Scientists have found that moderate and regular internet usage might appear to have cognitive benefits for older individuals.

The study, published in the August edition of the Journal of the American Geriatrics Society, found that, in fact, prolonged internet usage in late adulthood was correlated with a delay in cognitive impairment.

However, the authors of the paper from NYU’s School of Global Public Health said that “more research is required to ascertain potential negative consequences of excessive use”.

The researchers tracked adults aged between 50 to 65 years who were free from dementia for a little over 17 years, using the University of Michigan’s Health and Retirement Study, a longitudinal survey that contains information about 20,000 older American adults.

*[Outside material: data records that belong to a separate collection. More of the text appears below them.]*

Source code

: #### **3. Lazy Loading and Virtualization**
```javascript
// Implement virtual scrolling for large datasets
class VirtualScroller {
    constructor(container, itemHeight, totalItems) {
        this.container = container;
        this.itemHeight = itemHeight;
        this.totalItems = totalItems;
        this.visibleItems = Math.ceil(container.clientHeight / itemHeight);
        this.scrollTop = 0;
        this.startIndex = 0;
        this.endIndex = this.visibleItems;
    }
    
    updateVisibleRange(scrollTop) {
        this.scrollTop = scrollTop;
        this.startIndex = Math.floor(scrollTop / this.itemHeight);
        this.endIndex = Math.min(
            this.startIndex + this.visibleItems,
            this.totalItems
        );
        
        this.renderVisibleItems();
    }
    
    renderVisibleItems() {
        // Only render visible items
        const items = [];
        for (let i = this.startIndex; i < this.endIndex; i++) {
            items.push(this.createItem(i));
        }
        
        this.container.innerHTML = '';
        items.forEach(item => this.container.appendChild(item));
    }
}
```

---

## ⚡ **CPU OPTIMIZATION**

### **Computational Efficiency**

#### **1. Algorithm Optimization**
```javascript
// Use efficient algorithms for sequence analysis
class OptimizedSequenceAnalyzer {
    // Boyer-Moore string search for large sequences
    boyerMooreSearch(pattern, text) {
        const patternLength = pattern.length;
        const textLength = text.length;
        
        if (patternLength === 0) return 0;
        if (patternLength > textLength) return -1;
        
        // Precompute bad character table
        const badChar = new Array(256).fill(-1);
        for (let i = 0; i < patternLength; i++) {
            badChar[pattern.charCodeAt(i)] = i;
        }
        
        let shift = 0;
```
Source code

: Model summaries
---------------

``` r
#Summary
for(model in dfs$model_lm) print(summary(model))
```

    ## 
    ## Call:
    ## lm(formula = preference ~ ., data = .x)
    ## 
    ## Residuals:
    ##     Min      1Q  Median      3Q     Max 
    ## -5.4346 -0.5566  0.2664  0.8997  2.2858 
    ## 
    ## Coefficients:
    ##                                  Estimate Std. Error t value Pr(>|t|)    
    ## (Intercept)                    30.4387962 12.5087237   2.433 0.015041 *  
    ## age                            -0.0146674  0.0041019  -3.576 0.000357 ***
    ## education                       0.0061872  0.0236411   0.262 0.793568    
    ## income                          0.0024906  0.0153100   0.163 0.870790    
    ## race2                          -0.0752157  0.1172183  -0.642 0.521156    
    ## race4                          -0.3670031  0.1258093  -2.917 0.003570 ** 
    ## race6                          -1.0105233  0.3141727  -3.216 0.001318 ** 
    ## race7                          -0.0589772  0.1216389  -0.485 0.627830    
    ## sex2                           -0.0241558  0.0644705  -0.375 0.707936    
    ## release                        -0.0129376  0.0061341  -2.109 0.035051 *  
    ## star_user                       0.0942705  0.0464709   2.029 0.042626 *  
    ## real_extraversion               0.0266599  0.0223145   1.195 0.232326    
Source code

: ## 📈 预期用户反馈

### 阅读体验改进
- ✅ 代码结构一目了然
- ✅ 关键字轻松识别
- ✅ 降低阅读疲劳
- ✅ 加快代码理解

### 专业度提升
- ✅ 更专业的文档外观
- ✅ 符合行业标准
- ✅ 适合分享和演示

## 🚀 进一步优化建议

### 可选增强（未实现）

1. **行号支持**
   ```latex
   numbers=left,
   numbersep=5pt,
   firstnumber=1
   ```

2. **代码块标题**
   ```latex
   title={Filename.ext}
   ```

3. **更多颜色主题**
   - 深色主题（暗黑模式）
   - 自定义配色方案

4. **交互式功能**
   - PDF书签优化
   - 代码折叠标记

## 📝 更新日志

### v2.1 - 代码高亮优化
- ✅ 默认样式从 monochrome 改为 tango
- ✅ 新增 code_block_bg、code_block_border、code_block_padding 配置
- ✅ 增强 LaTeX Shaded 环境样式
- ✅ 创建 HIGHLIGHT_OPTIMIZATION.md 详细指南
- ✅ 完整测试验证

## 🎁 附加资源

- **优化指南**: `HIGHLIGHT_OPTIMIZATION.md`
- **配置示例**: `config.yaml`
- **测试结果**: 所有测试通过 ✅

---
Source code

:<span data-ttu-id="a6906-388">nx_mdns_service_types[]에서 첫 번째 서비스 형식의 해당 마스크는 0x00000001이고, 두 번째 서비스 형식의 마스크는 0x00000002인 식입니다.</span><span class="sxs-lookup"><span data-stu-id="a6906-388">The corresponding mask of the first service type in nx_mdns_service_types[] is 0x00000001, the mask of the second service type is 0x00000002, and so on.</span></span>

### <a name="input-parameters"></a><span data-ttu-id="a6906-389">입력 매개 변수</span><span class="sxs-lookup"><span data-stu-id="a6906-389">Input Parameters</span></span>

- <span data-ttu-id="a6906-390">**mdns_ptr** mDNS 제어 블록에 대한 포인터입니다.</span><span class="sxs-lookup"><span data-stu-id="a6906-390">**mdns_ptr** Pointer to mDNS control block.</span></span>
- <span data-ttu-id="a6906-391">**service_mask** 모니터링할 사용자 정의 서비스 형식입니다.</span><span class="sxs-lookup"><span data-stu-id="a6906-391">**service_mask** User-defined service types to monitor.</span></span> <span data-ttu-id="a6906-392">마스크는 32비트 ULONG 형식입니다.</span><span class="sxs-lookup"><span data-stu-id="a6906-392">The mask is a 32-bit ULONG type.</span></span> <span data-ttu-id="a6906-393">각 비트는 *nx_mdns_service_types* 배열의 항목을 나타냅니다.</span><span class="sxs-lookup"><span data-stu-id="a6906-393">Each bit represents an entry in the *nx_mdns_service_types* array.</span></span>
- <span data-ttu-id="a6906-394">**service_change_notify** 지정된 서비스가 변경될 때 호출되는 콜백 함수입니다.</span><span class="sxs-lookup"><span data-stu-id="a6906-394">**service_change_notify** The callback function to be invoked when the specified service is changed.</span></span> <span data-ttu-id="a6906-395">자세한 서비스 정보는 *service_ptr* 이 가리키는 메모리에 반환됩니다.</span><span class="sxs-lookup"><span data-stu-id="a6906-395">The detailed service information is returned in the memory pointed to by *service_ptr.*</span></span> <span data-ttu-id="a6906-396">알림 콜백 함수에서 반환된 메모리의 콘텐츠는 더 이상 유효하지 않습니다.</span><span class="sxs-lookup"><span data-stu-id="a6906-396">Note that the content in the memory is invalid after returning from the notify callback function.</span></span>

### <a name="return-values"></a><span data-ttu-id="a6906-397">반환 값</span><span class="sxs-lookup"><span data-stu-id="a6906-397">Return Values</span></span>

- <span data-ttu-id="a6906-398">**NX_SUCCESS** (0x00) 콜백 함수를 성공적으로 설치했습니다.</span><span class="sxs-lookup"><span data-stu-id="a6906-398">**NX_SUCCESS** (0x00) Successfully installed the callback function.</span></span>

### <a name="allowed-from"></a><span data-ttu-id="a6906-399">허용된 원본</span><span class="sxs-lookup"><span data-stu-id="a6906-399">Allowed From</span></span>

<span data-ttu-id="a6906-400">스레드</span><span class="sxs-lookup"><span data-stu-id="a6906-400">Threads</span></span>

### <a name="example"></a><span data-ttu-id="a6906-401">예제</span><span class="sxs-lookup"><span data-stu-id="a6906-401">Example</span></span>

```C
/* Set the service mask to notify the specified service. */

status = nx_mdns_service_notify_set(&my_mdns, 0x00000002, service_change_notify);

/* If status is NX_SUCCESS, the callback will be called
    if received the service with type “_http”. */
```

The paper said that between 2002 and 2018, the coordinators of the Michigan study surveyed participants every two years, inquiring whether they engaged in “regular” internet usage and, if so, quantifying the extent of their internet usage.

They received varied responses with 65 per cent of responders saying that they were regular internet users, and 21 per cent reported significant changes in their internet usage habits throughout their participation in the study. Some of the participants either passed away or developed dementia during the study period.

The study found that “regular internet usage was associated with approximately half the risk of dementia compared to non-regular usage”.

Among the participants who were active users, the new study’s authors identified a 1.54 per cent risk of developing dementia, whereas non-users appeared to have a significantly higher risk of 10.45 per cent.

However, the researchers pointed out a caveat. There appeared to be a correlation between excessive internet usage and the development of dementia as well.

The risk seemed to rise among those who used the internet for more than two hours per day.

One of the researchers, Gawon Cho, told Medscape Medical News: “Among older adults, regular internet users may experience a lower risk of dementia compared to non‐regular users, and longer periods of regular internet usage in late adulthood may help reduce the risks of subsequent dementia incidence.”

“Nonetheless, using the internet excessively daily may negatively affect the risk of dementia in older adults.”

The study mentions that “the lowest risk was observed among adults with 0.1–2 hours of usage, though estimates were non-significant due to small sample sizes”.